Assessing a Regression Model
Day 27 - Lesson 2.7
Use a residual plot to determine if a regression model is appropriate.
Interpret the standard deviation of the residuals.
Activity: How Many iPhones Will Sell?
For this Activity, we took some data from a Yummymath activity because we wanted something relevant and non-linear. Students quickly recognized the data as nonlinear. They tried fitting a line and then a quadratic. The quadratic model fit the data the best and it showed a residual plot with no leftover pattern.
We tried to relate s (standard deviation of the residuals) back to the scatterplot and the residual plot by recognizing that essentially s is telling us the average distance that each point is away from the model in the scatterplot or how far each residual is away from the x-axis. We like the use of “typically varies” in the interpretation in the text because it is consistent with the interpretation of standard deviation from Lesson 1.7 (after all, s is a standard deviation).
Students struggled with the interpretation of r² even after we looked at the discussion of the sum of squares in the text. We settled on a much simpler (and less statistically sound) version: “The LSRL improves our predictions for y by ____%”.

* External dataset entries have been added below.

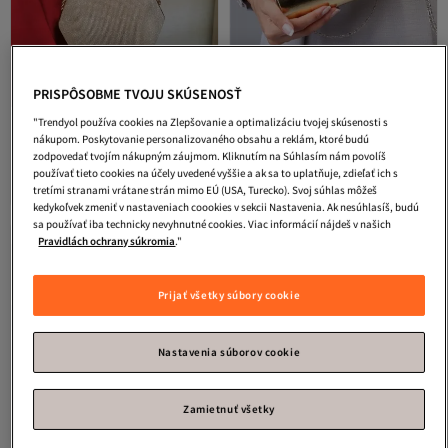
PRISPÔSOBME TVOJU SKÚSENOSŤ
4. najpredávanejšie
"Trendyol používa cookies na Zlepšovanie a optimalizáciu tvojej skúsenosti s
NAZART
Dámska večerná taška cez
efnanstore
Zlatá večerná kabelka
nákupom. Poskytovanie personalizovaného obsahu a reklám, ktoré budú
rameno Bigtaş so zlatým leskom a
zodpovedať tvojím nákupným záujmom. Kliknutím na Súhlasím nám povolíš
5.0
(
6
)
4.4
(
167
)
retiazkovým popruhom na svadbu a
používať tieto cookies na účely uvedené vyššie a ak sa to uplatňuje, zdieľať ich s
Doručenie zdarma
Doručenie zdarma
zásnuby
47,
23,
tretími stranami vrátane strán mimo EÚ (USA, Turecko). Svoj súhlas môžeš
22
€
19
€
kedykoľvek zmeniť v nastaveniach coookies v sekcii Nastavenia. Ak nesúhlasíš, budú
sa používať iba technicky nevyhnutné cookies. Viac informácií nájdeš v našich
Pravidlách ochrany súkromia
."
Prijať všetky súbory cookie
Nastavenia súborov cookie
Zamietnuť všetky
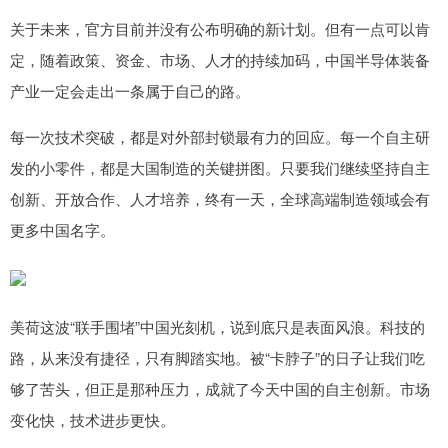
关于未来，官方目前并没有公布明确的新计划。但有一点可以肯
定，随着政策、资金、市场、人才的持续加码，中国半导体装备
产业一定会走出一条属于自己的路。
每一次技术突破，都是对外部封锁最有力的回应。每一个自主研
发的小零件，都是大国制造的关键拼图。只要我们继续坚持自主
创新、开放合作、人才培养，终有一天，全球高端制造领域会有
更多中国名字。
美荷这波“联手围堵”中国光刻机，说到底只是表面风浪。科技的
路，从来没有捷径，只有脚踏实地。被“卡脖子”的日子让我们吃
够了苦头，但正是那种压力，成就了今天中国的自主创新。市场
变化快，技术进步更快。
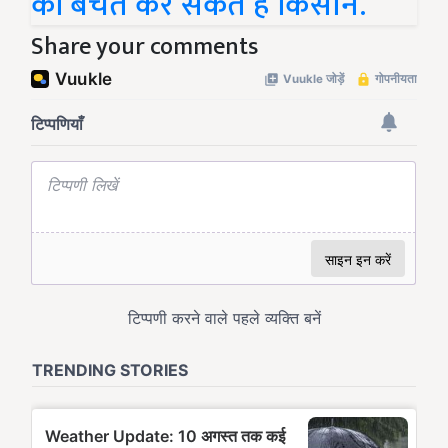
की बचत कर सकते हैं किसान.
Share your comments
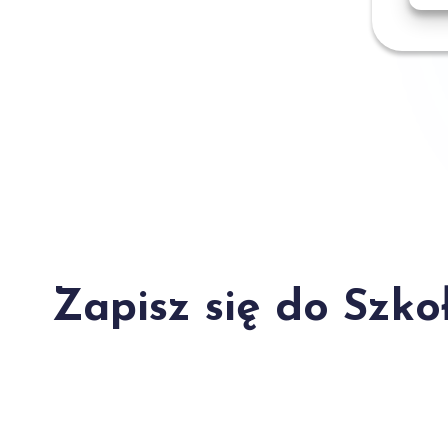
Zapisz się do Szko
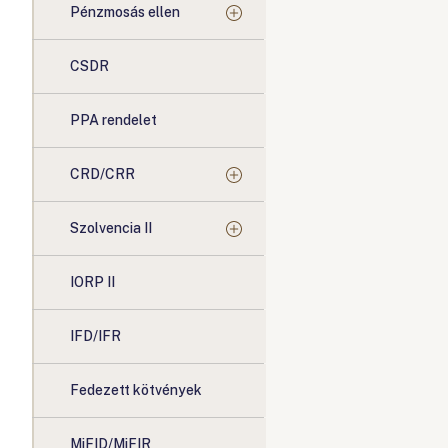
Pénzmosás ellen
CSDR
PPA rendelet
CRD/CRR
Szolvencia II
IORP II
IFD/IFR
Fedezett kötvények
MiFID/MiFIR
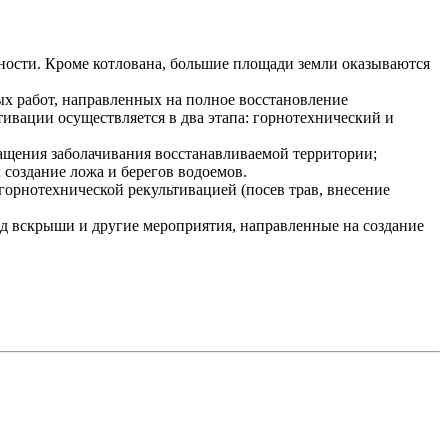
ности. Кроме котлована, большие площади земли оказываются
х работ, направленных на полное восстановление
ивации осуществляется в два этапа: горнотехнический и
ращения заболачивания восстанавливаемой территории;
создание ложа и берегов водоемов.
орнотехнической рекультивацией (посев трав, внесение
од вскрыши и другие мероприятия, направленные на создание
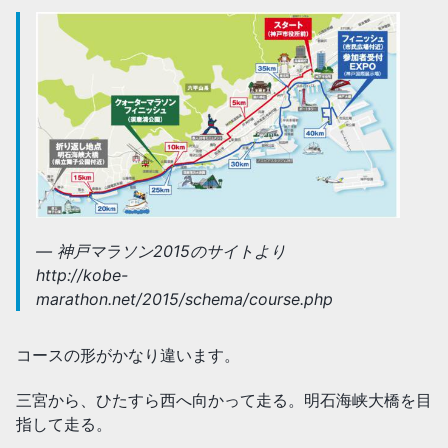
神戸マラソン2015のサイトより
http://kobe-
marathon.net/2015/schema/course.php
コースの形がかなり違います。
三宮から、ひたすら西へ向かって走る。明石海峡大橋を目
指して走る。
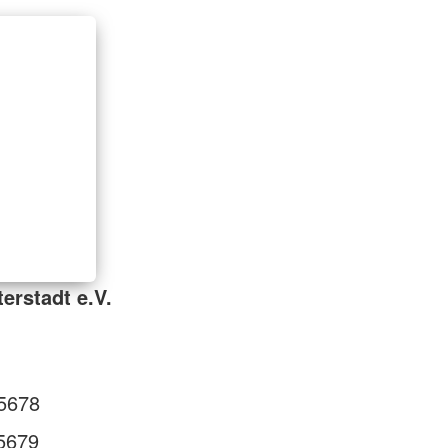
erstadt e.V.
5678
5679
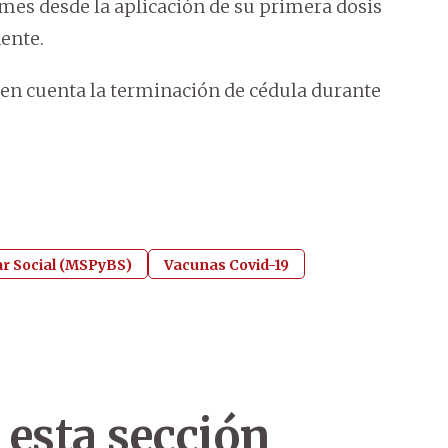
es desde la aplicación de su primera dosis
ente.
á en cuenta la terminación de cédula durante
ar Social (MSPyBS)
Vacunas Covid-19
 esta sección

It is important that students use precise statistical language when trying to choose the best model for a set of data. All too often, students say “it is quadratic because it shows no pattern”. “it” is so vague and needs to be clarified by saying “the scatterplot of Iphone sales versus year is quadratic because the residual plot shows no pattern. Students should know the distinction between scatterplot and residual plot. We are trying to find a model for the scatterplot. The residual plot tells us whether or not our model is a good one.